Exercise requirements ->
**A)** Summarize the interview text about Matthew Sharpe and his novel Jamestown in two sentences.
**B)** Write the next part of the interview text about Matthew Sharpe's novel Jamestown, picking up after its final sentence.
---- Document text
May 2007

John Zuarino


An Interview with Matthew Sharpe

So the Bush administration or some other horror show ends up destroying America -- literally dissolving the Constitution and fracturing the nation into city-states. People are starving, most of the food is poisoned, and you see a hare on the side of the road biting off a small rodent’s head. Manhattan and Brooklyn are at war, trying to take control of the boroughs, and you’re sent down to Virginia on an exploratory mission on a ratty bus full of murderers and sociopaths. Your leaders will eventually decide that exploiting the Indians would be a lucrative investment. This is the opening premise to Matthew Sharpe’s new novel Jamestown, a retelling of the historical settlement in a post-apocalyptic future. The novel has been likened to both Cormac McCarthy’s Blood Meridian and David Mitchell’s Cloud Atlas, and it fully departs from Sharpe’s previous novels on coming of age in the American middle class.

I sat down with Sharpe before his reading at Mo Pitkin’s House of Satisfaction in New York, where we discussed the amount of research that went into the novel, homosexual tendencies in the 17th century, and the feud between Brooklyn and Manhattan.

There’s a huge stylistic difference from The Sleeping Father in Jamestown, and there was also a great deal of research that went into the new novel. How did your research inform the narrative voice this time around?
--------
---- Entries provided
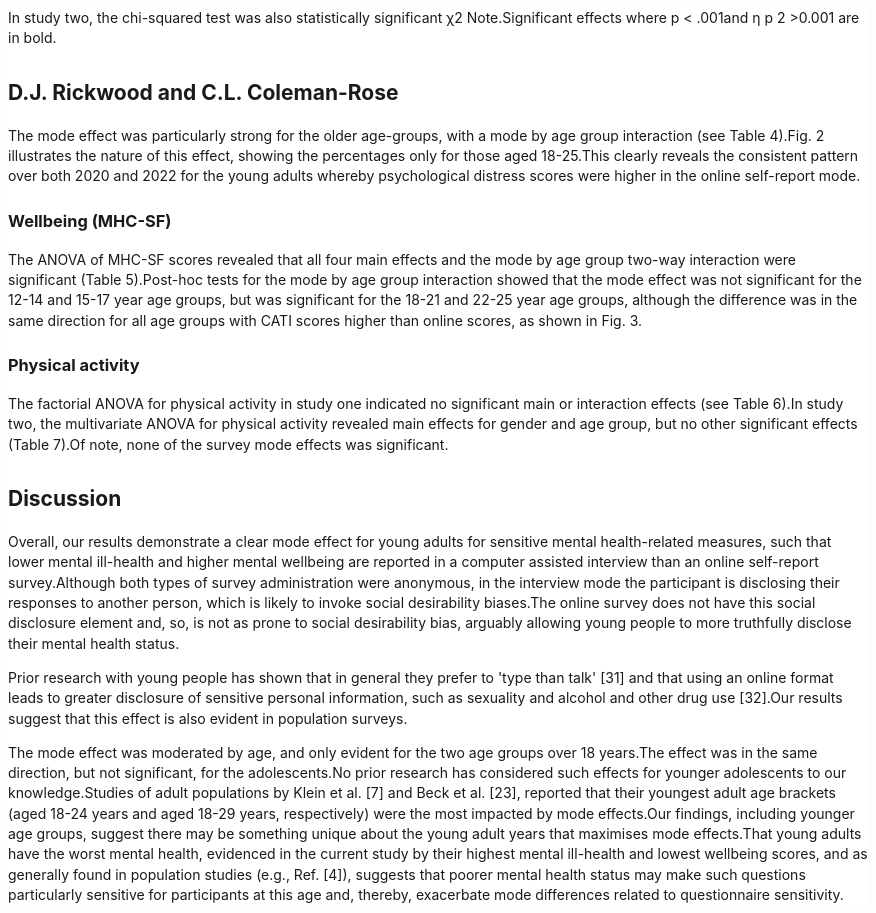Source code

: In study two, the chi-squared test was also statistically significant χ2   Note.Significant effects where p < .001and η p 2 >0.001 are in bold.


## D.J. Rickwood and C.L. Coleman-Rose

The mode effect was particularly strong for the older age-groups, with a mode by age group interaction (see Table 4).Fig. 2 illustrates the nature of this effect, showing the percentages only for those aged 18-25.This clearly reveals the consistent pattern over both 2020 and 2022 for the young adults whereby psychological distress scores were higher in the online self-report mode.


### Wellbeing (MHC-SF)

The ANOVA of MHC-SF scores revealed that all four main effects and the mode by age group two-way interaction were significant (Table 5).Post-hoc tests for the mode by age group interaction showed that the mode effect was not significant for the 12-14 and 15-17 year age groups, but was significant for the 18-21 and 22-25 year age groups, although the difference was in the same direction for all age groups with CATI scores higher than online scores, as shown in Fig. 3.


### Physical activity

The factorial ANOVA for physical activity in study one indicated no significant main or interaction effects (see Table 6).In study two, the multivariate ANOVA for physical activity revealed main effects for gender and age group, but no other significant effects (Table 7).Of note, none of the survey mode effects was significant.


## Discussion

Overall, our results demonstrate a clear mode effect for young adults for sensitive mental health-related measures, such that lower mental ill-health and higher mental wellbeing are reported in a computer assisted interview than an online self-report survey.Although both types of survey administration were anonymous, in the interview mode the participant is disclosing their responses to another person, which is likely to invoke social desirability biases.The online survey does not have this social disclosure element and, so, is not as prone to social desirability bias, arguably allowing young people to more truthfully disclose their mental health status.

Prior research with young people has shown that in general they prefer to 'type than talk' [31] and that using an online format leads to greater disclosure of sensitive personal information, such as sexuality and alcohol and other drug use [32].Our results suggest that this effect is also evident in population surveys.

The mode effect was moderated by age, and only evident for the two age groups over 18 years.The effect was in the same direction, but not significant, for the adolescents.No prior research has considered such effects for younger adolescents to our knowledge.Studies of adult populations by Klein et al. [7] and Beck et al. [23], reported that their youngest adult age brackets (aged 18-24 years and aged 18-29 years, respectively) were the most impacted by mode effects.Our findings, including younger age groups, suggest there may be something unique about the young adult years that maximises mode effects.That young adults have the worst mental health, evidenced in the current study by their highest mental ill-health and lowest wellbeing scores, and as generally found in population studies (e.g., Ref. [4]), suggests that poorer mental health status may make such questions particularly sensitive for participants at this age and, thereby, exacerbate mode differences related to questionnaire sensitivity.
--------
Per-task answers ->
**A)** Matthew Sharpe's novel Jamestown retells the historical Jamestown settlement in a post-apocalyptic future, where America has fractured into city-states and Manhattan and Brooklyn are at war. Before Sharpe's reading at Mo Pitkin's House of Satisfaction in New York, the interviewer talked with him about the research behind the novel, homosexual tendencies in the 17th century, and the feud between Brooklyn and Manhattan.

**B)**
The research was mostly of the historical variety. I would say I spent about a year of just reading about the history of Jamestown and the other things that were happening in the early 17th century before I started writing anything. It probably took about another year to begin, or maybe another six or eight months of just messing around with ideas about how to tell the story before I started to develop the voices.

I guess the research informed the voices insofar as I tried to use a lot of Elizabethan/Jacobean diction and syntax. I certainly read a bunch of Shakespearean plays, since that was also the period that he was writing. The Tempest is based on one of the settler’s accounts. Actually, one of the ships crash-landed on Bermuda before it made it to Jamestown. A guy name William Strachey, who came over on the same boat that John Rolfe came over on, wrote one of the more eloquent accounts of Jamestown. Shakespeare, who was an investor in the Virginia Company, got a hold of an early copy and used it as one of his source texts for The Tempest. Just reading lots of primary sources was helpful in developing the voice. But I knew pretty early on that I didn’t want to write a strictly historical novel; in fact I realized that I couldn’t -- I just don’t have the writing chomps or the historical knowledge, so I had to figure out, “all right, so what’s this going to be, what’s it going to sound like?”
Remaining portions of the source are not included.